DIRECTIONS
Reproduce all of the entries below as a numbered list, leaving out any blank lines.

----------

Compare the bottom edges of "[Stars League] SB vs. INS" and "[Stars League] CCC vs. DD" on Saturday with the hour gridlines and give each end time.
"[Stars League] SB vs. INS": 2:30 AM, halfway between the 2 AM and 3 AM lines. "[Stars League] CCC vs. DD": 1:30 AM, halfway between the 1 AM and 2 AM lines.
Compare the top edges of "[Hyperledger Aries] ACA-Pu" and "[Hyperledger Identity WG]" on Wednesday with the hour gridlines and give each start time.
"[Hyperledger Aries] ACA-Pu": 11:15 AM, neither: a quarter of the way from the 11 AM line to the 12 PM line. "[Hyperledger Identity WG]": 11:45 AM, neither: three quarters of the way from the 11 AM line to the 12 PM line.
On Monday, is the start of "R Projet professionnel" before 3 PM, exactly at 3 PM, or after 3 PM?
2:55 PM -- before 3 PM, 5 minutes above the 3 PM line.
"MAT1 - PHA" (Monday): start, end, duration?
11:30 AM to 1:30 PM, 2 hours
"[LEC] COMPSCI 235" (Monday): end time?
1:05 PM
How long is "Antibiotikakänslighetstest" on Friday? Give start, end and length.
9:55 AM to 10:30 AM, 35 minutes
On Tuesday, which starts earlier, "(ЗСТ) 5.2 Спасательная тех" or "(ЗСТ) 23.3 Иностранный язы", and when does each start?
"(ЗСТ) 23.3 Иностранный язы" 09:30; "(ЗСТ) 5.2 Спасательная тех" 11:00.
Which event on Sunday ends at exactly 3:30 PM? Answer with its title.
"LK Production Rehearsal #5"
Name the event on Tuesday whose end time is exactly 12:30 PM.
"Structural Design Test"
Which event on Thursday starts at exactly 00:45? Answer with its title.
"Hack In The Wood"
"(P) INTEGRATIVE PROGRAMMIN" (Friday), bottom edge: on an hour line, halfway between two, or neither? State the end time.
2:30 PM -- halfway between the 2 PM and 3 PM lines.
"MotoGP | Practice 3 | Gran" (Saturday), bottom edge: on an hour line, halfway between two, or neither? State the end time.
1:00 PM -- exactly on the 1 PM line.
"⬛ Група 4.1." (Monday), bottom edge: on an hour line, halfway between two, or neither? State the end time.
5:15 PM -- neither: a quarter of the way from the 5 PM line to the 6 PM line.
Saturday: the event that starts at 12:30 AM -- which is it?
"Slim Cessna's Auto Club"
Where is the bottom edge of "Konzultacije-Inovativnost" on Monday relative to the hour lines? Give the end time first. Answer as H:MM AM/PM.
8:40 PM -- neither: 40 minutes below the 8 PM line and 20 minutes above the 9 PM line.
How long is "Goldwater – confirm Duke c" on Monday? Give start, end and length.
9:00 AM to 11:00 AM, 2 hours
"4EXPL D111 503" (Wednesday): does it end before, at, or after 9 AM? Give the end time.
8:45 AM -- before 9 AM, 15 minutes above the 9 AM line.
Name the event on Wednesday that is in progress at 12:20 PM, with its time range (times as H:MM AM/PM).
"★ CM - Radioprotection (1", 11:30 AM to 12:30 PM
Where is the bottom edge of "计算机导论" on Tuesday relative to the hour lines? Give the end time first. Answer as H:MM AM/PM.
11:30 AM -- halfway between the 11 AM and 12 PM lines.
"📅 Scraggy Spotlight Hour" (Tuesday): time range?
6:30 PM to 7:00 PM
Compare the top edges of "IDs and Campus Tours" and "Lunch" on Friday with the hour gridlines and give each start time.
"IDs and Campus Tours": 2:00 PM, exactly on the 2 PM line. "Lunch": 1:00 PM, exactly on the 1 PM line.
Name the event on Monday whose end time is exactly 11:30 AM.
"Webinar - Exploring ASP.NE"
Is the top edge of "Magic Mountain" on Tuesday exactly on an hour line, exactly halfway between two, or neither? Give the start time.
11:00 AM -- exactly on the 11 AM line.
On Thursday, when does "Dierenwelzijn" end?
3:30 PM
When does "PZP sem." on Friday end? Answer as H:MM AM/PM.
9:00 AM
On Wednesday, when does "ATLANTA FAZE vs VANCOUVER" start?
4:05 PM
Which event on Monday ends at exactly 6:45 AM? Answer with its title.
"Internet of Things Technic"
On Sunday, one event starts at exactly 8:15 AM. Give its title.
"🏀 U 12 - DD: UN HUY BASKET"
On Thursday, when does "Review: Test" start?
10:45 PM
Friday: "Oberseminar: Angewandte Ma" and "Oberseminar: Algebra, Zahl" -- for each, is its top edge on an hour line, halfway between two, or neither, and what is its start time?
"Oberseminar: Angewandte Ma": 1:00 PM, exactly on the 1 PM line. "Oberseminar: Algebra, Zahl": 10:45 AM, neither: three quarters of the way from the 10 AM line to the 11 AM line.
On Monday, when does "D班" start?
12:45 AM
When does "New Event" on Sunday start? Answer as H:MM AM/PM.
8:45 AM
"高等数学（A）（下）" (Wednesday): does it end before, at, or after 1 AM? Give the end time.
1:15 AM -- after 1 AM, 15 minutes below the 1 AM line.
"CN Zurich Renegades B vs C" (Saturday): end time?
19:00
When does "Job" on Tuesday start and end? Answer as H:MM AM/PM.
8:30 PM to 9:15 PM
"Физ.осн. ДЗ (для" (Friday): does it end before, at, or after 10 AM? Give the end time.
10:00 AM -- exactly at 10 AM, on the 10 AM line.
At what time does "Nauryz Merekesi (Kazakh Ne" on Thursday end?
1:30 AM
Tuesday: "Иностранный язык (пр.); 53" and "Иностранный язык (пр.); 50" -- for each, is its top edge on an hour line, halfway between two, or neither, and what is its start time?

----------

EXPECTED OUTPUT
1. Compare the bottom edges of "[Stars League] SB vs. INS" and "[Stars League] CCC vs. DD" on Saturday with the hour gridlines and give each end time.
2. "[Stars League] SB vs. INS": 2:30 AM, halfway between the 2 AM and 3 AM lines. "[Stars League] CCC vs. DD": 1:30 AM, halfway between the 1 AM and 2 AM lines.
3. Compare the top edges of "[Hyperledger Aries] ACA-Pu" and "[Hyperledger Identity WG]" on Wednesday with the hour gridlines and give each start time.
4. "[Hyperledger Aries] ACA-Pu": 11:15 AM, neither: a quarter of the way from the 11 AM line to the 12 PM line. "[Hyperledger Identity WG]": 11:45 AM, neither: three quarters of the way from the 11 AM line to the 12 PM line.
5. On Monday, is the start of "R Projet professionnel" before 3 PM, exactly at 3 PM, or after 3 PM?
6. 2:55 PM -- before 3 PM, 5 minutes above the 3 PM line.
7. "MAT1 - PHA" (Monday): start, end, duration?
8. 11:30 AM to 1:30 PM, 2 hours
9. "[LEC] COMPSCI 235" (Monday): end time?
10. 1:05 PM
11. How long is "Antibiotikakänslighetstest" on Friday? Give start, end and length.
12. 9:55 AM to 10:30 AM, 35 minutes
13. On Tuesday, which starts earlier, "(ЗСТ) 5.2 Спасательная тех" or "(ЗСТ) 23.3 Иностранный язы", and when does each start?
14. "(ЗСТ) 23.3 Иностранный язы" 09:30; "(ЗСТ) 5.2 Спасательная тех" 11:00.
15. Which event on Sunday ends at exactly 3:30 PM? Answer with its title.
16. "LK Production Rehearsal #5"
17. Name the event on Tuesday whose end time is exactly 12:30 PM.
18. "Structural Design Test"
19. Which event on Thursday starts at exactly 00:45? Answer with its title.
20. "Hack In The Wood"
21. "(P) INTEGRATIVE PROGRAMMIN" (Friday), bottom edge: on an hour line, halfway between two, or neither? State the end time.
22. 2:30 PM -- halfway between the 2 PM and 3 PM lines.
23. "MotoGP | Practice 3 | Gran" (Saturday), bottom edge: on an hour line, halfway between two, or neither? State the end time.
24. 1:00 PM -- exactly on the 1 PM line.
25. "⬛ Група 4.1." (Monday), bottom edge: on an hour line, halfway between two, or neither? State the end time.
26. 5:15 PM -- neither: a quarter of the way from the 5 PM line to the 6 PM line.
27. Saturday: the event that starts at 12:30 AM -- which is it?
28. "Slim Cessna's Auto Club"
29. Where is the bottom edge of "Konzultacije-Inovativnost" on Monday relative to the hour lines? Give the end time first. Answer as H:MM AM/PM.
30. 8:40 PM -- neither: 40 minutes below the 8 PM line and 20 minutes above the 9 PM line.
31. How long is "Goldwater – confirm Duke c" on Monday? Give start, end and length.
32. 9:00 AM to 11:00 AM, 2 hours
33. "4EXPL D111 503" (Wednesday): does it end before, at, or after 9 AM? Give the end time.
34. 8:45 AM -- before 9 AM, 15 minutes above the 9 AM line.
35. Name the event on Wednesday that is in progress at 12:20 PM, with its time range (times as H:MM AM/PM).
36. "★ CM - Radioprotection (1", 11:30 AM to 12:30 PM
37. Where is the bottom edge of "计算机导论" on Tuesday relative to the hour lines? Give the end time first. Answer as H:MM AM/PM.
38. 11:30 AM -- halfway between the 11 AM and 12 PM lines.
39. "📅 Scraggy Spotlight Hour" (Tuesday): time range?
40. 6:30 PM to 7:00 PM
41. Compare the top edges of "IDs and Campus Tours" and "Lunch" on Friday with the hour gridlines and give each start time.
42. "IDs and Campus Tours": 2:00 PM, exactly on the 2 PM line. "Lunch": 1:00 PM, exactly on the 1 PM line.
43. Name the event on Monday whose end time is exactly 11:30 AM.
44. "Webinar - Exploring ASP.NE"
45. Is the top edge of "Magic Mountain" on Tuesday exactly on an hour line, exactly halfway between two, or neither? Give the start time.
46. 11:00 AM -- exactly on the 11 AM line.
47. On Thursday, when does "Dierenwelzijn" end?
48. 3:30 PM
49. When does "PZP sem." on Friday end? Answer as H:MM AM/PM.
50. 9:00 AM
51. On Wednesday, when does "ATLANTA FAZE vs VANCOUVER" start?
52. 4:05 PM
53. Which event on Monday ends at exactly 6:45 AM? Answer with its title.
54. "Internet of Things Technic"
55. On Sunday, one event starts at exactly 8:15 AM. Give its title.
56. "🏀 U 12 - DD: UN HUY BASKET"
57. On Thursday, when does "Review: Test" start?
58. 10:45 PM
59. Friday: "Oberseminar: Angewandte Ma" and "Oberseminar: Algebra, Zahl" -- for each, is its top edge on an hour line, halfway between two, or neither, and what is its start time?
60. "Oberseminar: Angewandte Ma": 1:00 PM, exactly on the 1 PM line. "Oberseminar: Algebra, Zahl": 10:45 AM, neither: three quarters of the way from the 10 AM line to the 11 AM line.
61. On Monday, when does "D班" start?
62. 12:45 AM
63. When does "New Event" on Sunday start? Answer as H:MM AM/PM.
64. 8:45 AM
65. "高等数学（A）（下）" (Wednesday): does it end before, at, or after 1 AM? Give the end time.
66. 1:15 AM -- after 1 AM, 15 minutes below the 1 AM line.
67. "CN Zurich Renegades B vs C" (Saturday): end time?
68. 19:00
69. When does "Job" on Tuesday start and end? Answer as H:MM AM/PM.
70. 8:30 PM to 9:15 PM
71. "Физ.осн. ДЗ (для" (Friday): does it end before, at, or after 10 AM? Give the end time.
72. 10:00 AM -- exactly at 10 AM, on the 10 AM line.
73. At what time does "Nauryz Merekesi (Kazakh Ne" on Thursday end?
74. 1:30 AM
75. Tuesday: "Иностранный язык (пр.); 53" and "Иностранный язык (пр.); 50" -- for each, is its top edge on an hour line, halfway between two, or neither, and what is its start time?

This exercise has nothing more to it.